Losers outnumbered gainers 297 to 241, after 1.3 billion securities worth $1.2 billion changed hands.

SPI Asset Management managing partner Stephen Innes noted that a possible higher-for-longer United States Federal Reserve funds rate regime may have put pressure on markets.

He said: “With peak-inflation euphoria ebbing, US data surprisingly sliding negative of late and the Fed potentially pushing back on the loosening of financial conditions, the US and the rest of the world’s equity markets have run out of puff today.”

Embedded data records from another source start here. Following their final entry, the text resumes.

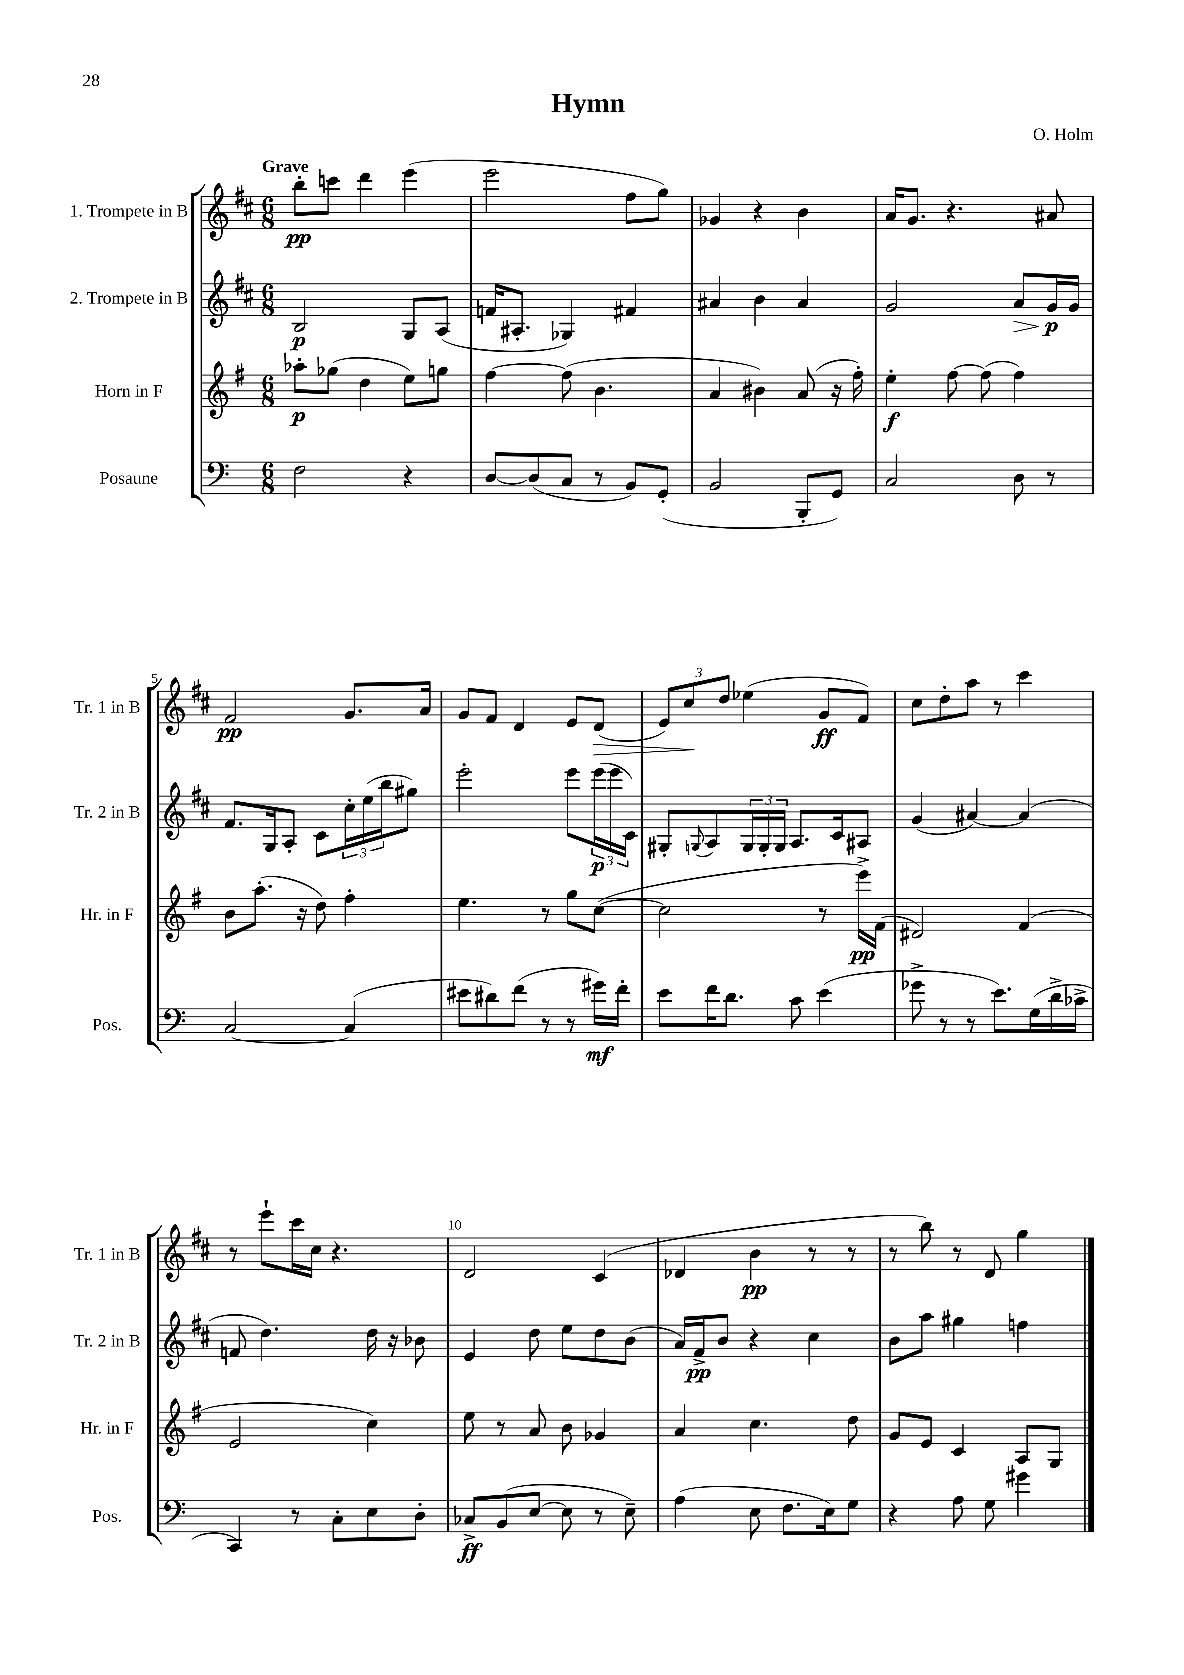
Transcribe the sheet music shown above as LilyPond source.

\header { title = "Hymn" composer = "O. Holm" }
<<
\new StaffGroup <<
\new Staff = "s0" \with { instrumentName = "1. Trompete in B" shortInstrumentName = "Tr. 1 in B" } {
    \clef treble \key d \major \numericTimeSignature \time 6/8 \tempo "Grave"
    b''8-.\pp c'''8 d'''4 e'''4( |
    e'''2 fis''8 g''8) |
    ges'4 r4 b'4 |
    a'16 g'8. r4. ais'8 |
    fis'2\pp g'8. a'16 |
    g'8 fis'8 d'4 e'8 d'8\>( |
    \tuplet 3/2 { e'8) cis''8\! d''8 } ees''4( g'8\ff fis'8) |
    cis''8 d''8-. a''8 r8 cis'''4 |
    r8 e'''8-! cis'''16 cis''16 r4. |
    d'2 cis'4( |
    des'4 b'4\pp r8 r8 |
    r8 b''8) r8 d'8 g''4 \bar "|." |
}
\new Staff = "s1" \with { instrumentName = "2. Trompete in B" shortInstrumentName = "Tr. 2 in B" } {
    \clef treble \key d \major \numericTimeSignature \time 6/8
    b2\p g8 a8( |
    f'16 ais8.-. ges4) fis'4 |
    ais'4 b'4 ais'4 |
    g'2 a'8\> g'16\p\! g'16 |
    fis'8. g16 a8-. cis'8 \tuplet 3/2 { cis''16-. e''16( b''16 } gis''8) |
    e'''2-. e'''8 \tuplet 3/2 { e'''16\p( e'''16 cis'16) } |
    gis8-. \appoggiatura { g8 } a8 \tuplet 3/2 { g16 g16-. g16 } a8. cis'16 ais8 |
    g'4( ais'4~) ais'4( |
    f'8 d''4.) d''16 r16 bes'8 |
    e'4 d''8 e''8 d''8 b'8( |
    a'16) fis'16->\pp b'8 r4 cis''4 |
    b'8 a''8 gis''4 f''4 \bar "|." |
}
\new Staff = "s2" \with { instrumentName = "Horn in F" shortInstrumentName = "Hr. in F" } {
    \clef treble \key g \major \numericTimeSignature \time 6/8
    aes''8-.\p ges''8( d''4 e''8) g''8 |
    fis''4~ fis''8( b'4. |
    a'4 bis'4) a'8( r16 fis''16-.) |
    e''4-.\f fis''8~ fis''8( fis''4) |
    b'8 a''8.-.( r16 d''8) fis''4-. |
    e''4. r8 g''8 c''8~( |
    c''2 r8 e'''16->\pp) fis'16( |
    dis'2) fis'4( |
    e'2 c''4) |
    e''8 r8 a'8 b'8 ges'4 |
    a'4 c''4. d''8 |
    g'8 e'8 c'4 a8 g8 \bar "|." |
}
\new Staff = "s3" \with { instrumentName = "Posaune" shortInstrumentName = "Pos." } {
    \clef bass \key c \major \numericTimeSignature \time 6/8
    f2 r4 |
    d8~ d8( c8 r8 b,8) g,8-.( |
    b,2 b,,8-. g,8) |
    c2 d8 r8 |
    c2~ c4( |
    eis'8 dis'8) f'8( r8 r8 gis'16\mf) f'16-. |
    e'8 f'16 d'8. c'8 e'4( |
    ges'8-> r8 r8 e'8.) g16( d'16-> ces'16-> |
    c,4) r8 c8-. e8 d8-. |
    ces8->\ff b,8( e8~ e8 r8 e8--) |
    a4( e8 f8. e16) g8 |
    r4 a8 g8 gis'4 \bar "|." |
}
>>
>>
\layout { \context { \Score \override BarNumber.break-visibility = ##(#f #t #t) barNumberVisibility = #(every-nth-bar-number-visible 5) } }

Despite positive developments in recent months – including China’s reopening, reduced recession risks in Europe and improving inflation in the US – recession risks in the US will most likely remain a major worry, and may pose the most significant risk to the global cyclical picture, Mr Innes said.

Elsewhere in the region, markets were largely in the red. The Hang Seng Index fell 1 per cent, the Nikkei 225 slid 0.4 per cent, the Kospi composite index was down 1 per cent, and the FTSE Bursa Malaysia index closed 0.9 per cent lower.

In Singapore, the top gainer on the STI was Yangzijiang Shipbuilding, rising 4 per cent to close at $1.29.

Meanwhile, the top loser on the index was Emperador, which fell 2 per cent to close at 49 cents.

The trio of local banks ended mixed on Tuesday. DBS gained 0.3 per cent to $35.79, while UOB fell 0.8 per cent to $29.83, and OCBC lost 0.5 per cent to $12.93.